═══ Records provided ═══
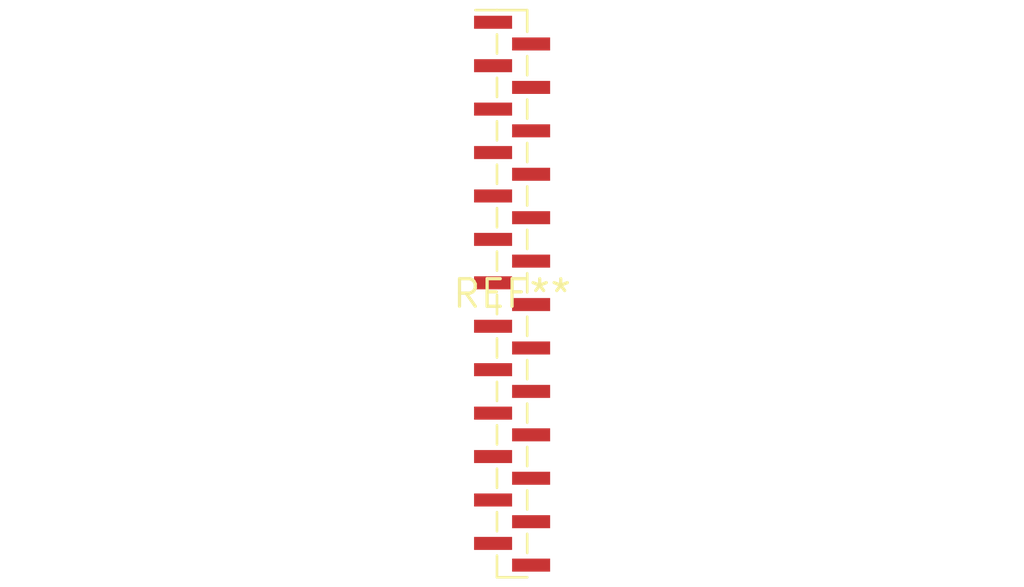
<source format=kicad_pcb>
(kicad_pcb (version 20240108) (generator pcbnew)

  (general
    (thickness 1.6)
  )

  (paper "A4")
  (layers
    (0 "F.Cu" signal)
    (31 "B.Cu" signal)
    (32 "B.Adhes" user "B.Adhesive")
    (33 "F.Adhes" user "F.Adhesive")
    (34 "B.Paste" user)
    (35 "F.Paste" user)
    (36 "B.SilkS" user "B.Silkscreen")
    (37 "F.SilkS" user "F.Silkscreen")
    (38 "B.Mask" user)
    (39 "F.Mask" user)
    (40 "Dwgs.User" user "User.Drawings")
    (41 "Cmts.User" user "User.Comments")
    (42 "Eco1.User" user "User.Eco1")
    (43 "Eco2.User" user "User.Eco2")
    (44 "Edge.Cuts" user)
    (45 "Margin" user)
    (46 "B.CrtYd" user "B.Courtyard")
    (47 "F.CrtYd" user "F.Courtyard")
    (48 "B.Fab" user)
    (49 "F.Fab" user)
    (50 "User.1" user)
    (51 "User.2" user)
    (52 "User.3" user)
    (53 "User.4" user)
    (54 "User.5" user)
    (55 "User.6" user)
    (56 "User.7" user)
    (57 "User.8" user)
    (58 "User.9" user)
  )

  (setup
    (pad_to_mask_clearance 0)
    (pcbplotparams
      (layerselection 0x00010fc_ffffffff)
      (plot_on_all_layers_selection 0x0000000_00000000)
      (disableapertmacros false)
      (usegerberextensions false)
      (usegerberattributes false)
      (usegerberadvancedattributes false)
      (creategerberjobfile false)
      (dashed_line_dash_ratio 12.000000)
      (dashed_line_gap_ratio 3.000000)
      (svgprecision 4)
      (plotframeref false)
      (viasonmask false)
      (mode 1)
      (useauxorigin false)
      (hpglpennumber 1)
      (hpglpenspeed 20)
      (hpglpendiameter 15.000000)
      (dxfpolygonmode false)
      (dxfimperialunits false)
      (dxfusepcbnewfont false)
      (psnegative false)
      (psa4output false)
      (plotreference false)
      (plotvalue false)
      (plotinvisibletext false)
      (sketchpadsonfab false)
      (subtractmaskfromsilk false)
      (outputformat 1)
      (mirror false)
      (drillshape 1)
      (scaleselection 1)
      (outputdirectory "")
    )
  )

  (net 0 "")

  (footprint "PinHeader_1x26_P1.00mm_Vertical_SMD_Pin1Left" (layer "F.Cu") (at 0 0))

)

</source>
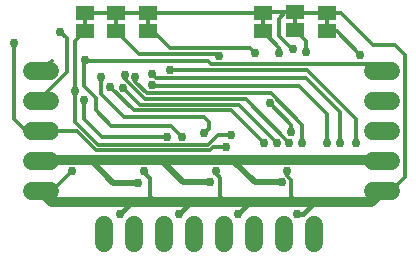
<source format=gbr>
G04 EAGLE Gerber RS-274X export*
G75*
%MOMM*%
%FSLAX34Y34*%
%LPD*%
%INBottom Copper*%
%IPPOS*%
%AMOC8*
5,1,8,0,0,1.08239X$1,22.5*%
G01*
%ADD10R,1.600200X1.168400*%
%ADD11C,1.524000*%
%ADD12C,0.756400*%
%ADD13C,0.304800*%
%ADD14C,0.812800*%
%ADD15C,0.508000*%
%ADD16C,0.406400*%


D10*
X95200Y254720D03*
X95200Y239480D03*
X121600Y254820D03*
X121600Y239580D03*
X148600Y254790D03*
X148600Y239550D03*
X246200Y254720D03*
X246200Y239480D03*
X273400Y255520D03*
X273400Y240280D03*
X300000Y255120D03*
X300000Y239880D03*
D11*
X288900Y75720D02*
X288900Y60480D01*
X263500Y60480D02*
X263500Y75720D01*
X238100Y75720D02*
X238100Y60480D01*
X212700Y60480D02*
X212700Y75720D01*
X187300Y75720D02*
X187300Y60480D01*
X161900Y60480D02*
X161900Y75720D01*
X136500Y75720D02*
X136500Y60480D01*
X111100Y60480D02*
X111100Y75720D01*
X65720Y104200D02*
X50480Y104200D01*
X50480Y129600D02*
X65720Y129600D01*
X65720Y155000D02*
X50480Y155000D01*
X50480Y180400D02*
X65720Y180400D01*
X65720Y205800D02*
X50480Y205800D01*
X339280Y205800D02*
X354520Y205800D01*
X354520Y180400D02*
X339280Y180400D01*
X339280Y155000D02*
X354520Y155000D01*
X354520Y129600D02*
X339280Y129600D01*
X339280Y104200D02*
X354520Y104200D01*
D12*
X152312Y203200D03*
D13*
X155712Y199800D01*
X310800Y171600D02*
X310800Y145000D01*
D12*
X310800Y145000D03*
D13*
X282600Y199800D02*
X155712Y199800D01*
X282600Y199800D02*
X310800Y171600D01*
D12*
X151741Y194112D03*
D13*
X154934Y194112D01*
X155418Y193628D01*
X230000Y193628D01*
X276372Y193628D01*
X300400Y169600D02*
X300400Y145000D01*
D12*
X300400Y145000D03*
D13*
X300400Y169600D02*
X276372Y193628D01*
D12*
X201100Y112300D03*
X262200Y111800D03*
D14*
X59100Y130600D02*
X58100Y129600D01*
X59100Y130600D02*
X100000Y130600D01*
X160000Y130600D01*
X220000Y130600D01*
D15*
X119300Y111300D02*
X100000Y130600D01*
X160000Y130600D02*
X178300Y112300D01*
X201100Y112300D01*
X220000Y130600D02*
X238800Y111800D01*
X262200Y111800D01*
X140300Y111300D02*
X119300Y111300D01*
D12*
X140300Y111300D03*
D14*
X345900Y130600D02*
X346900Y129600D01*
X345900Y130600D02*
X220000Y130600D01*
X67300Y95000D02*
X58100Y104200D01*
X67300Y95000D02*
X135000Y95000D01*
X155000Y95000D01*
X190000Y95000D01*
X215000Y95000D01*
X240000Y95000D01*
X275000Y95000D01*
X290000Y95000D01*
X337700Y95000D01*
D12*
X125000Y85000D03*
D16*
X135000Y95000D01*
D12*
X175000Y85000D03*
D16*
X185000Y95000D01*
D13*
X190000Y95000D01*
D12*
X225000Y85000D03*
D16*
X235000Y95000D01*
D13*
X240000Y95000D01*
D16*
X280000Y85000D02*
X290000Y95000D01*
X280000Y85000D02*
X275000Y85000D01*
D12*
X275000Y85000D03*
X145338Y120930D03*
D13*
X145338Y119662D01*
X150000Y115000D01*
X150000Y100000D02*
X155000Y95000D01*
X150000Y100000D02*
X150000Y115000D01*
D12*
X84300Y121230D03*
D13*
X67270Y104200D01*
X58100Y104200D01*
D12*
X205800Y120988D03*
D13*
X205800Y119200D01*
X210000Y115000D01*
X210000Y100000D01*
X215000Y95000D01*
D12*
X266700Y120930D03*
D13*
X266700Y116959D02*
X270000Y113659D01*
X266700Y116959D02*
X266700Y120930D01*
X270000Y113659D02*
X270000Y100000D01*
X275000Y95000D01*
X95300Y254820D02*
X95200Y254720D01*
X95300Y254820D02*
X121600Y254820D01*
X148570Y254820D01*
X148600Y254790D01*
X246130Y254790D01*
X246200Y254720D01*
X247000Y255520D01*
X265000Y255520D02*
X273400Y255520D01*
X265000Y255520D02*
X247000Y255520D01*
X273800Y255120D02*
X300000Y255120D01*
X273800Y255120D02*
X273400Y255520D01*
X365988Y219912D02*
X365988Y115988D01*
X365988Y219912D02*
X357884Y228016D01*
X338884Y228016D02*
X311780Y255120D01*
X338884Y228016D02*
X357884Y228016D01*
X311780Y255120D02*
X300000Y255120D01*
X365988Y115988D02*
X354200Y104200D01*
X346900Y104200D01*
D14*
X337700Y95000D01*
D12*
X271500Y224600D03*
D13*
X270400Y224600D01*
X259300Y235700D01*
X259300Y249820D02*
X265000Y255520D01*
X259300Y249820D02*
X259300Y235700D01*
D12*
X127238Y191638D03*
D13*
X141575Y177300D01*
X257630Y144970D02*
X258170Y144970D01*
X257630Y144970D02*
X225300Y177300D01*
D12*
X258170Y144970D03*
D13*
X225300Y177300D02*
X141575Y177300D01*
D12*
X116308Y192808D03*
D13*
X116408Y192808D01*
X136488Y172728D01*
X218672Y172728D01*
D12*
X246700Y144700D03*
D13*
X218672Y172728D01*
D12*
X215000Y141700D03*
D13*
X201106Y138740D02*
X104794Y138740D01*
X88534Y155000D02*
X58100Y155000D01*
X88534Y155000D02*
X104794Y138740D01*
X201106Y138740D02*
X204066Y141700D01*
X215000Y141700D01*
X35500Y230000D02*
X35000Y229500D01*
X35000Y165000D01*
X45000Y155000D01*
X58100Y155000D01*
D12*
X35500Y230000D03*
X177200Y150242D03*
D13*
X167942Y159500D01*
X117600Y159500D01*
X104500Y172600D01*
X104500Y183400D01*
X94700Y193200D02*
X94700Y215200D01*
X95000Y215200D01*
D12*
X95000Y215200D03*
D13*
X94700Y193200D02*
X104500Y183400D01*
X95800Y214400D02*
X95000Y215200D01*
X199641Y214400D02*
X202371Y211670D01*
X199641Y214400D02*
X95800Y214400D01*
X341030Y211670D02*
X346900Y205800D01*
X341030Y211670D02*
X202371Y211670D01*
X67000Y214700D02*
X58100Y205800D01*
D12*
X74500Y239100D03*
D13*
X80000Y233600D01*
X80000Y205000D01*
X58100Y183100D01*
X58100Y180400D01*
D12*
X87200Y189100D03*
D13*
X87200Y162800D01*
X106588Y143412D01*
X199312Y143412D02*
X207800Y151900D01*
X219000Y151900D01*
D12*
X219000Y151900D03*
D13*
X199312Y143412D02*
X106588Y143412D01*
X87200Y231480D02*
X95200Y239480D01*
X87200Y231480D02*
X87200Y189100D01*
X95200Y239480D02*
X95000Y239680D01*
X95000Y255000D01*
X121600Y239580D02*
X140880Y220300D01*
X207200Y220300D02*
X209000Y218500D01*
X207200Y220300D02*
X140880Y220300D01*
D12*
X209000Y218500D03*
D13*
X121600Y239580D02*
X121600Y251600D01*
X125000Y255000D01*
D12*
X239430Y221030D03*
D13*
X152977Y239550D02*
X148600Y239550D01*
X152977Y239550D02*
X166937Y225590D01*
X234869Y225590D02*
X239430Y221030D01*
X234869Y225590D02*
X166937Y225590D01*
X148600Y239550D02*
X148600Y253400D01*
X259900Y225780D02*
X259900Y221400D01*
X259900Y225780D02*
X246200Y239480D01*
D12*
X259900Y221400D03*
D13*
X246200Y239480D02*
X246200Y253900D01*
X246400Y254100D01*
X273400Y240280D02*
X282200Y231480D01*
X282200Y221800D01*
D12*
X282200Y221800D03*
D13*
X273400Y240280D02*
X273400Y255000D01*
X273700Y255300D01*
D12*
X164500Y150274D03*
D13*
X164300Y150474D01*
X109726Y150474D01*
D12*
X94711Y181130D03*
D13*
X94711Y165489D01*
X109726Y150474D01*
D12*
X251811Y178530D03*
D13*
X270000Y160341D01*
X270000Y153988D01*
D12*
X270000Y153988D03*
X328500Y219800D03*
D13*
X308431Y239880D01*
X300000Y239880D01*
X300000Y254900D01*
X299900Y255000D01*
D12*
X167400Y206700D03*
D13*
X283300Y206700D01*
X324406Y165594D02*
X324406Y145000D01*
D12*
X324406Y145000D03*
D13*
X324406Y165594D02*
X283300Y206700D01*
D12*
X137948Y200600D03*
D13*
X137948Y197052D01*
X279400Y160600D02*
X279400Y144500D01*
X279300Y144600D01*
X279300Y145000D01*
D12*
X279300Y145000D03*
D13*
X147800Y187200D02*
X137948Y197052D01*
X147800Y187200D02*
X252800Y187200D01*
X279400Y160600D01*
D12*
X129018Y202600D03*
D13*
X129018Y199516D01*
X146434Y182100D01*
X267400Y146000D02*
X267400Y145812D01*
X268312Y144900D01*
D12*
X268312Y144900D03*
D13*
X231300Y182100D02*
X146434Y182100D01*
X231300Y182100D02*
X267400Y146000D01*
D12*
X108620Y201300D03*
D13*
X108600Y201280D01*
X108600Y186400D01*
X128400Y166600D01*
X196100Y166600D01*
D12*
X196100Y153200D03*
D13*
X200000Y162700D02*
X196100Y166600D01*
X200000Y157100D02*
X196100Y153200D01*
X200000Y157100D02*
X200000Y162700D01*
M02*

</source>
═══
§ Required work:
Copy all the lines above that hold the string "Silkscreen".

§ Solved problem:
    (36 "B.SilkS" user "B.Silkscreen")
    (37 "F.SilkS" user "F.Silkscreen")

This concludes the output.